Disturbing message comes in bottles
Published 12:00 am Tuesday, August 14, 2007
By ANGELA TREADAWAY / For the Reporter
Sleek, chic and costly – make that extremely costly – in ways that many consumers scarcely imagine, writes Charles Fishman in an article on the bottled water industry on FastCompany.com.
As recently as the late 1970s, virtually no one could have predicted the U.S. bottle boom. Last year, we spent more on bottled water than movie tickets – a staggering $15 billion.
We pay up to four times more, Fishman observes, for a product we can get for free from the kitchen faucet than we do for gasoline.
The trend certainly raises environmental issues as Americans went through about 50 billion plastic water bottles last year. But it’s the long-term implications for public drinking water that concerns many water quality experts.
Dr. Jim Hairston, the Alabama Cooperative Extension System’s water quality coordinator and Auburn University professor, fears the U.S. consumer’s passion for bottled water is diverting public attention away from one of the most pressing infrastructural crises in the nation today.
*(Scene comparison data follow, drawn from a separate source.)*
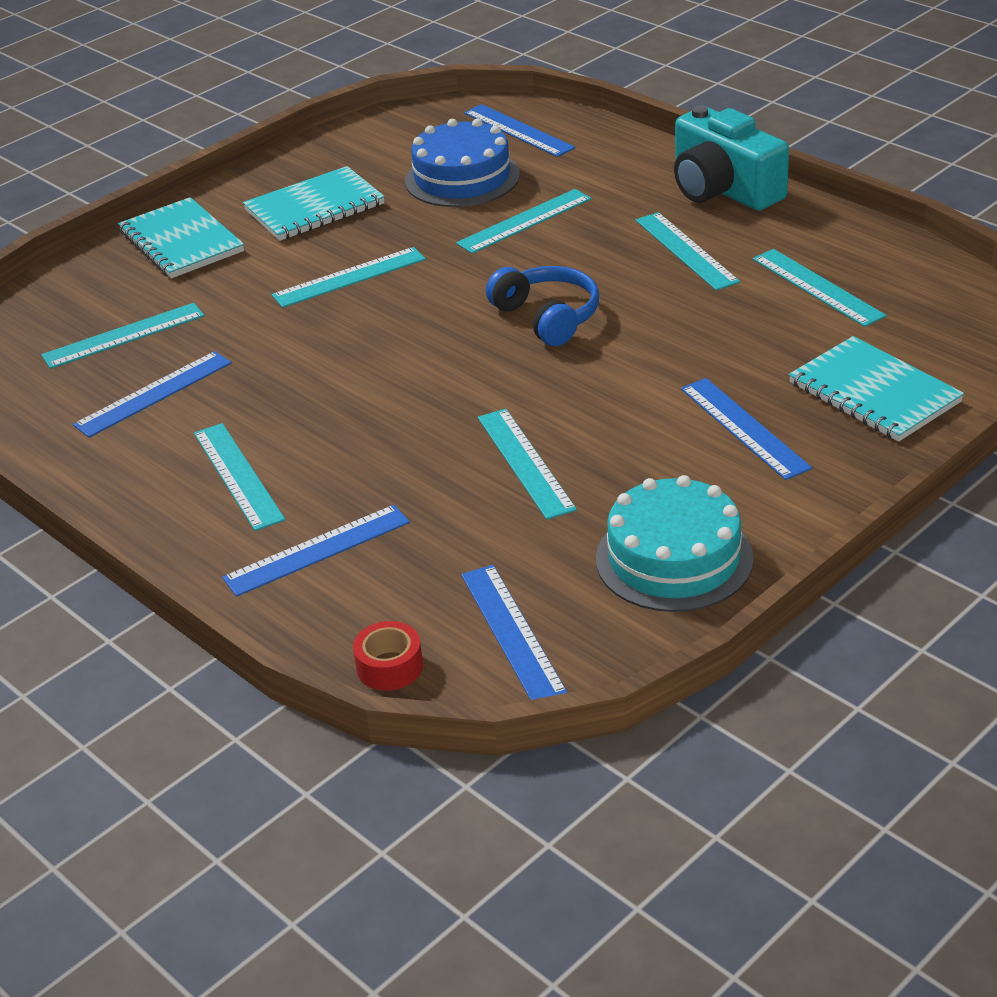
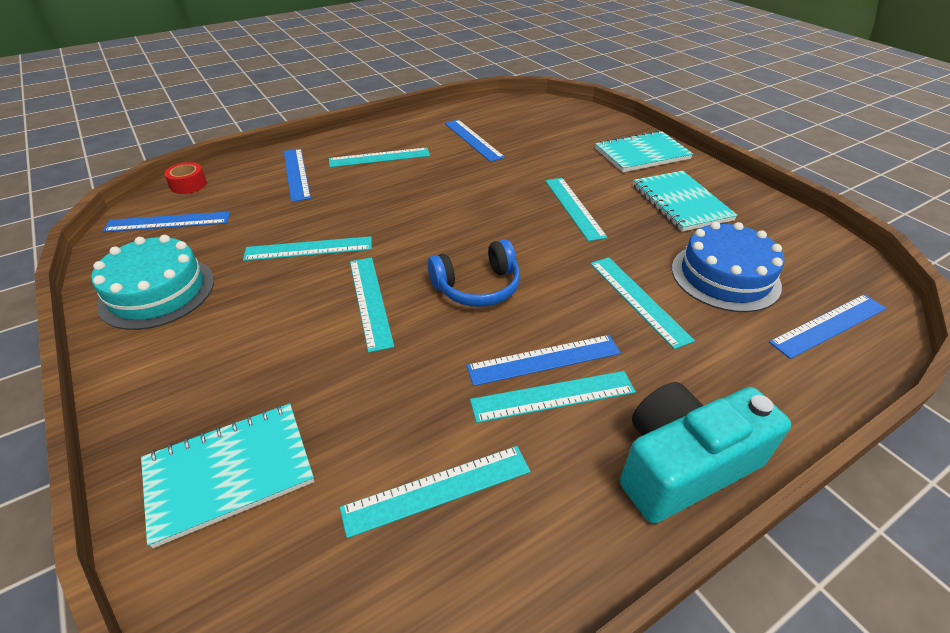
camera: 100 degrees right, 5 degrees up
turquoise ruler [41,303,204,369] -> turquoise ruler moved to [350,257,394,353]
blue ruler [681,378,812,480] -> blue ruler moved to [466,335,621,386]

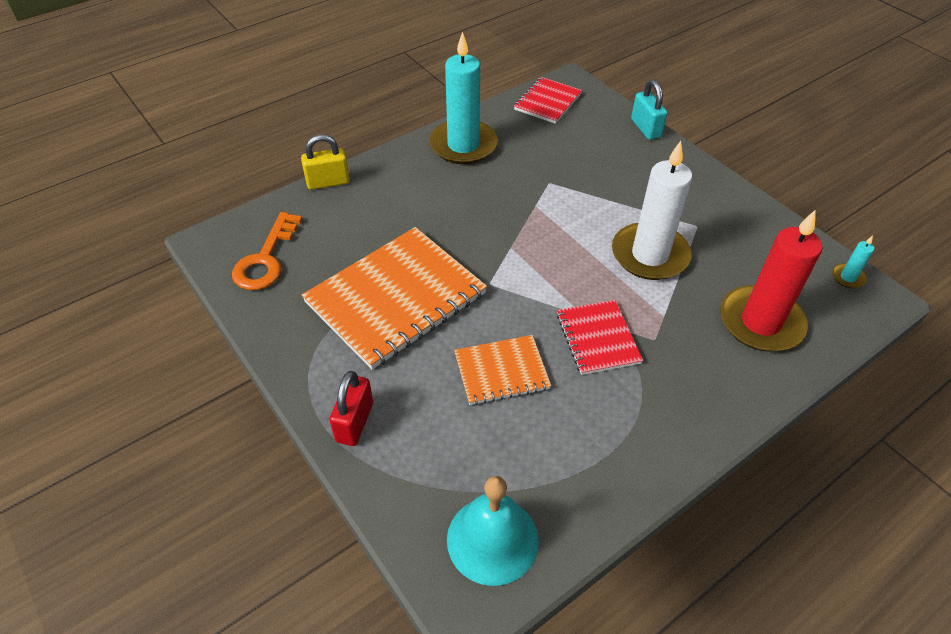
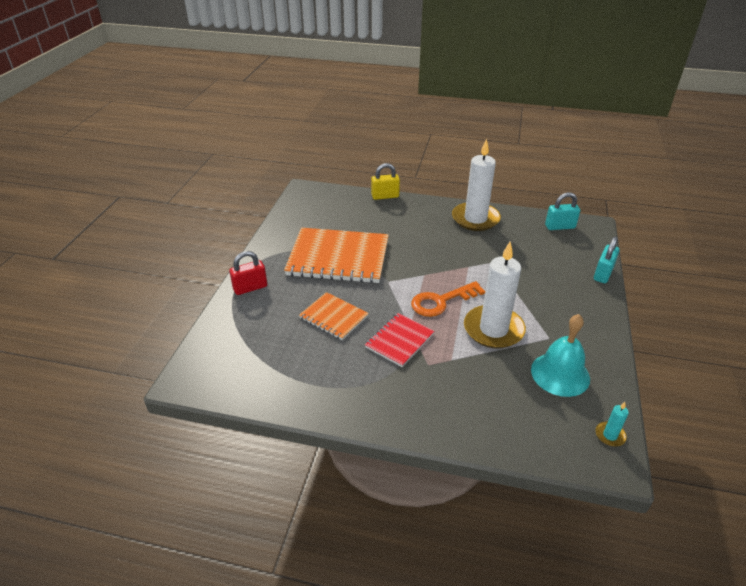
camera: 50 degrees right, 10 degrees down
orange key [232,212,302,290] -> orange key moved to [411,281,485,317]
yellow padlock [301,135,350,190] -> yellow padlock turned 45 degrees counterclockwise [371,163,400,200]
turquoise candle [429,32,498,164] -> white candle [452,139,501,231]
turquoise bell [447,476,539,586] -> turquoise bell moved to [531,314,590,397]
red notebook [514,77,582,124] -> turquoise padlock [545,192,580,230]
red candle [720,209,822,352] -> none

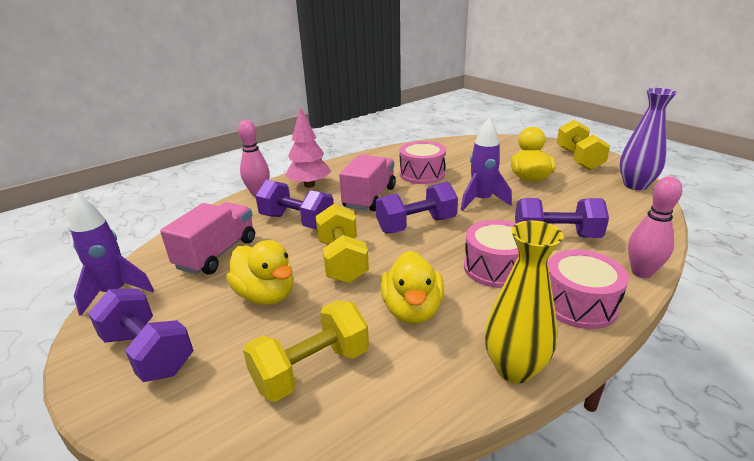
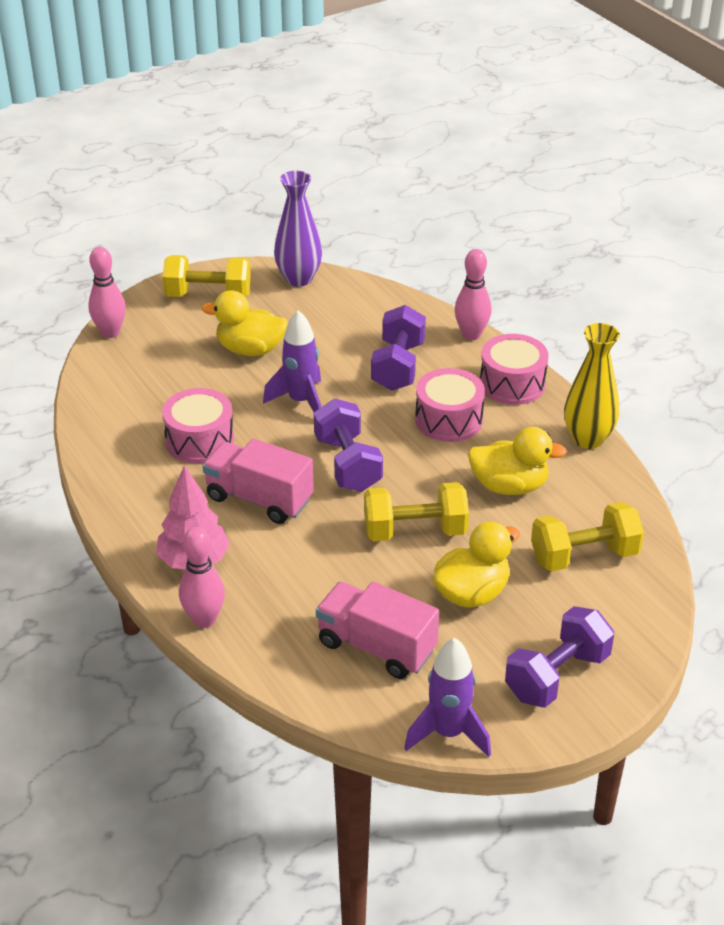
camera: 85 degrees left, 10 degrees up
yellow dumbbell [243,300,369,402] -> yellow dumbbell turned 75 degrees counterclockwise [531,502,644,572]
purple dumbbell [255,180,334,229] -> none
none -> pink bowling pin [88,247,126,338]

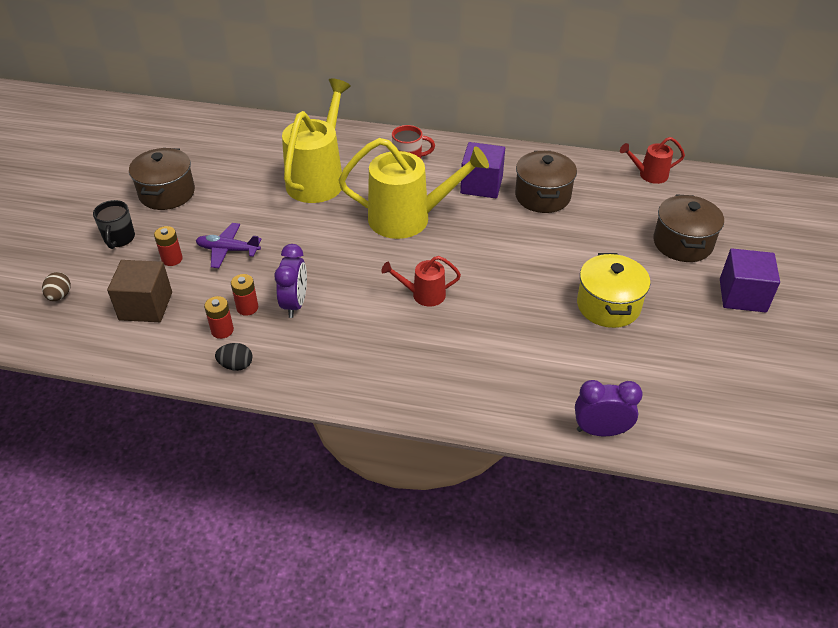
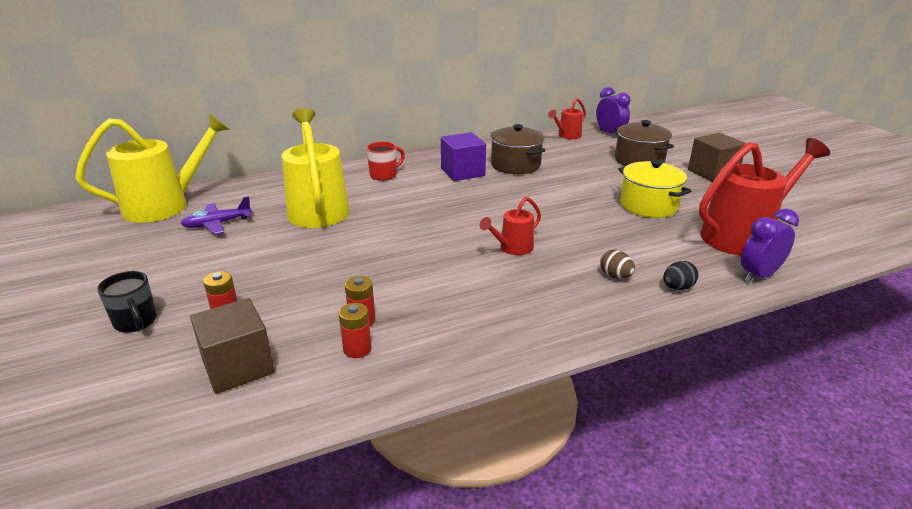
camera: 35 degrees left, 15 degrees down
brown egg [42,272,71,301] -> brown egg moved to [600,250,635,279]
brown pot [129,148,195,210] -> none
purple plane [196,223,261,268] -> purple plane moved to [181,196,252,234]
black egg [215,343,252,371] -> black egg moved to [663,261,699,290]
purple clock [274,244,307,318] -> purple clock moved to [596,87,631,137]
yellow watering can [338,138,489,239] -> yellow watering can moved to [75,113,229,223]
purple cube [720,248,780,313] -> brown cube [688,133,746,182]
none -> red watering can [699,138,830,256]

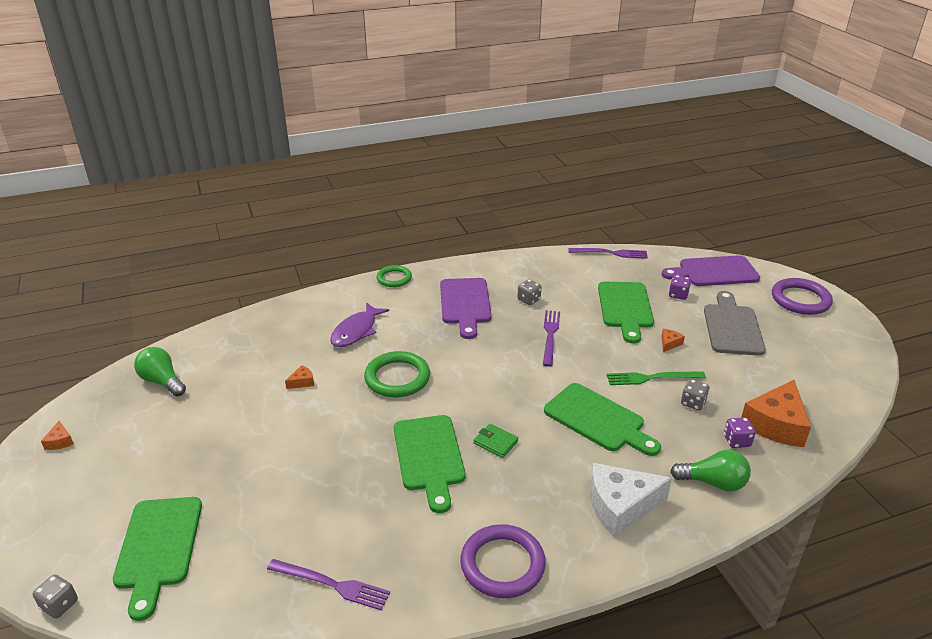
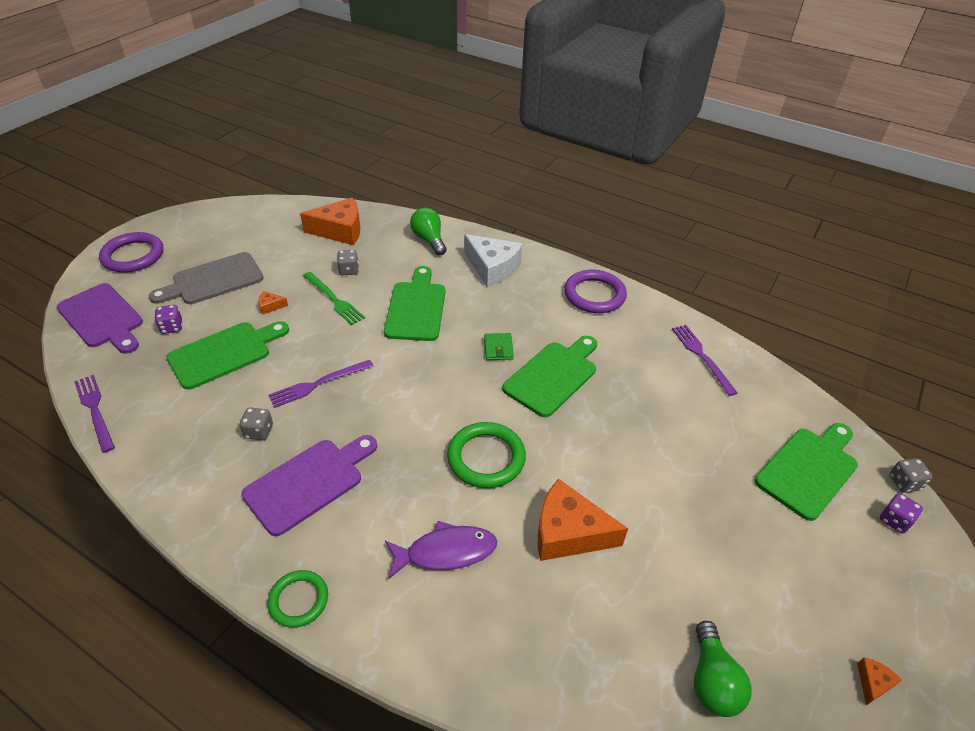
camera: 130 degrees left, 10 degrees up
orange cheese [285,365,314,389] -> orange cheese [538,479,628,561], size x2.38
purple dice [724,417,755,448] -> purple dice moved to [880,493,923,534]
Americans, Hairston says, are not investing enough money in the nation’s public drinking water and waste-water facilities, and until they do, these facilities will continue to creak under the strain, if not crumble apart.
Much of the investment needed to upgrade these facilities must be passed on to consumers in the form of higher drinking water costs. But given the growing preference for bottled over tap water, he fears most consumers will be unwilling to foot the bill.
The result could be the loss of safe, affordable public drinking water, something Hairston says is one of the nation’s most significant scientific achievements of the last century.
Aside from that, the whole bottled water phenomenon is ironic. Our tap water is just as safe, or safer, than the majority of bottled water products. But that is not the case everywhere.
In Fiji, for example, a factory churns out a million bottles of one of the “hippest” varieties on the U.S. market amidst a population that does not have safe, reliable drinking water.
Think about this: It’s easier for Americans in Beverly Hills or Baltimore to get “safe, pure, refreshing Fiji water” than most people in Fiji.